What to produce - In the text on extractive summarization by sentence ranking below, what is BeautifulSoup used for?

Text excerpt -
## Extractive Text Summarization by Sentence Ranking using 1, 2 and 3-grams weights

We will do 3 sentence rankings using 1-gram, 2-gram and 3-gram weights respectively. And combine them for an overall ranking of sentences of a text corpus.

First start with necessary imports

In [1]:
# Importing libraries
import numpy as np
import pandas as pd
# BeautifulSoup is used to remove html tags from the text
from bs4 import BeautifulSoup 
import re # For regular expressions
import csv
import string
from datetime import datetime

import nltk
import random
from nltk.tokenize import sent_tokenize, word_tokenize
from nltk.corpus import stopwords

In [2]:
# Start time
startTime = datetime.now()

**Open a Text file**

In [3]:
# This will read the file from current working directory
name = input("Enter Text File name: \n")
filename = "./summary/" + name + ".txt"
text = open(filename,"r").read()

Enter Text File name: 
Cambridge Analytica whistleblower Christopher Wylie


**Create Raw Sentences and get** *text* **into all lower case for processing**

In [4]:
raw_sentences = sent_tokenize(text)
text = text.lower()

## Steps

**It is a 5 step process**

1. n-gram Extraction from *text*
- n-gram frequency distribution actoss the entire text - also removing ones with leading and/or trailing stop words
- Writing all n-grams and its frequency as a dictionary and a csv for later use
- Weighting of all sentences of the text using n-gram frequency
- Writing out the sentence and its weight in a csv file

## 1. 1-gram based Sentence Ranking

### 1.1. 1-gram Extraction from the *text*

First let's see how sentences are ranked using 1-gram weights. Here the stopwords are removed for the purpose of summing over 1-grams in a sentence

In [5]:
# List of all 1-grams in text
one_grams = []
# 1. Removing html tags
text = BeautifulSoup(text, "lxml").get_text()
# 2. Tokenize Sentences
sentences = sent_tokenize(text)
for i in range(len(sentences)):
    # 3. Removing non-letter from i-th sentence
    sentence = re.sub("[^a-zA-Z]"," ",sentences[i])
    # 4. Tokenize words of i-th sentence of text
    words = word_tokenize(sentence)
    # 5. Remove stopwords from i-th sentence of text
    stop_words = set(stopwords.words("english"))
    words = [w for w in words if not w in stop_words]
    for w in words:
        if w == '':
            continue
        one_grams.append(w)

(Saved entries)
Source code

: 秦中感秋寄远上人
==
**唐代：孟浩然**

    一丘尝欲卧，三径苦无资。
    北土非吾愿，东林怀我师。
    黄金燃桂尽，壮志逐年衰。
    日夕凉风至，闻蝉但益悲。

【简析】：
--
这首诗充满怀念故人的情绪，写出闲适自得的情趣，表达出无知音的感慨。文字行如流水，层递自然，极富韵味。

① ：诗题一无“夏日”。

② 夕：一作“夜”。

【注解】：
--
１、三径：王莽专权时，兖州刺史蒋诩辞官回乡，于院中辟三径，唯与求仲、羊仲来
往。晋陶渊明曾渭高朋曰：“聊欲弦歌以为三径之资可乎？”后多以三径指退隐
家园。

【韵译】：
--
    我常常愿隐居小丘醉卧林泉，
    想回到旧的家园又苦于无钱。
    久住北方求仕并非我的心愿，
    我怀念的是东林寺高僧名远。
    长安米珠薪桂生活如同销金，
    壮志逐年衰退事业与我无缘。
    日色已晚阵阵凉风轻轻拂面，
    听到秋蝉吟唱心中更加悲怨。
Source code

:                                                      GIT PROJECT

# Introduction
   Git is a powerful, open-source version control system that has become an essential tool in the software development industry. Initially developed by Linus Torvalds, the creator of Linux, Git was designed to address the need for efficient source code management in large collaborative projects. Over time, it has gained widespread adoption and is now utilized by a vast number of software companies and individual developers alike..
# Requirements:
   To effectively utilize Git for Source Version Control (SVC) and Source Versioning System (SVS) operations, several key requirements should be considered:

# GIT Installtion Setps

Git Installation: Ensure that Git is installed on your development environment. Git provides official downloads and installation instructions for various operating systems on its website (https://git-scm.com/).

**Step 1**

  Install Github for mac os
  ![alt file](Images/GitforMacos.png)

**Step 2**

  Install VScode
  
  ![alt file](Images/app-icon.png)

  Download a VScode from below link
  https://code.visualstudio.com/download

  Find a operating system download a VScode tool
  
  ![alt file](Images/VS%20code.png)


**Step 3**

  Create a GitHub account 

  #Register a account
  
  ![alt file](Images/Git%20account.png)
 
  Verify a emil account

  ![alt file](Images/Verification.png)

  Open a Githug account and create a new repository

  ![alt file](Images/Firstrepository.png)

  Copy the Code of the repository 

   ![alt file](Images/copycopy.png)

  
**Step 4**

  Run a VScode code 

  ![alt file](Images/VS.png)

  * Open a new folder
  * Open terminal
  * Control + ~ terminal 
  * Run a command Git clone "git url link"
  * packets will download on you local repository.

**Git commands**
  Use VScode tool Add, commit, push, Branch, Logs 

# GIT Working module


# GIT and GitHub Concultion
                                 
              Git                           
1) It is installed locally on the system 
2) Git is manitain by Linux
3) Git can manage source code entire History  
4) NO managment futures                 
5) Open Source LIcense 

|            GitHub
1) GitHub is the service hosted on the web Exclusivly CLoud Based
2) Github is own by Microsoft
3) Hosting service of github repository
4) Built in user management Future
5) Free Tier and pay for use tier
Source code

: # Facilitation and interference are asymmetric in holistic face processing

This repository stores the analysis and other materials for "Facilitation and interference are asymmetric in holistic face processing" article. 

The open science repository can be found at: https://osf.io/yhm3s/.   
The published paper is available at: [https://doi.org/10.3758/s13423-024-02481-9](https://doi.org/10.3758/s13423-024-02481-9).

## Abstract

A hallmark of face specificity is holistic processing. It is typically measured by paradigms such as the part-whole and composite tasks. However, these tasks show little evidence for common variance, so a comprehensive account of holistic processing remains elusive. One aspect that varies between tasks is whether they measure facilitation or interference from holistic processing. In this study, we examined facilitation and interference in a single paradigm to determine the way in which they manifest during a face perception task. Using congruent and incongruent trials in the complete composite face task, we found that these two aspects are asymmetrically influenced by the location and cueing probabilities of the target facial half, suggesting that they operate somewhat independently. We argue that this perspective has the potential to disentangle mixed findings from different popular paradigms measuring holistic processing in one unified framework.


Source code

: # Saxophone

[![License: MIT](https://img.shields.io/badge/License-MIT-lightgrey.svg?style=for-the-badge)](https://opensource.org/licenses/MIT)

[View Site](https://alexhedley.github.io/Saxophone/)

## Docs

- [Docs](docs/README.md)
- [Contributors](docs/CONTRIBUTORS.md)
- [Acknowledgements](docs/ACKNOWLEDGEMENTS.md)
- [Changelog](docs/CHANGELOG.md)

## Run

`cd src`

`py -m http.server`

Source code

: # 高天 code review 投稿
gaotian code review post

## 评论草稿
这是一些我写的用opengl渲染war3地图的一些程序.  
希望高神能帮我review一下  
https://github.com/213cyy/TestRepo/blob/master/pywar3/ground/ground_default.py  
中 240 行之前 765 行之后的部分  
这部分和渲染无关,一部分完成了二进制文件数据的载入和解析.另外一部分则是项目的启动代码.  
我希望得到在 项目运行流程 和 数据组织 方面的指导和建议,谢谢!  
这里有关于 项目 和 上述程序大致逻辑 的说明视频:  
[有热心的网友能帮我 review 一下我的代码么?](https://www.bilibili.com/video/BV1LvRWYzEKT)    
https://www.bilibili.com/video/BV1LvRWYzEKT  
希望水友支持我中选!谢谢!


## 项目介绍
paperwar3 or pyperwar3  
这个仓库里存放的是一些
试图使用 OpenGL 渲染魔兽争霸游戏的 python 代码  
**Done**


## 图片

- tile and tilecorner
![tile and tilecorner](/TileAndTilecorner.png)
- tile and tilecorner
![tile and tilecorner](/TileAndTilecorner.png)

Response area - It is used to remove HTML tags from the text.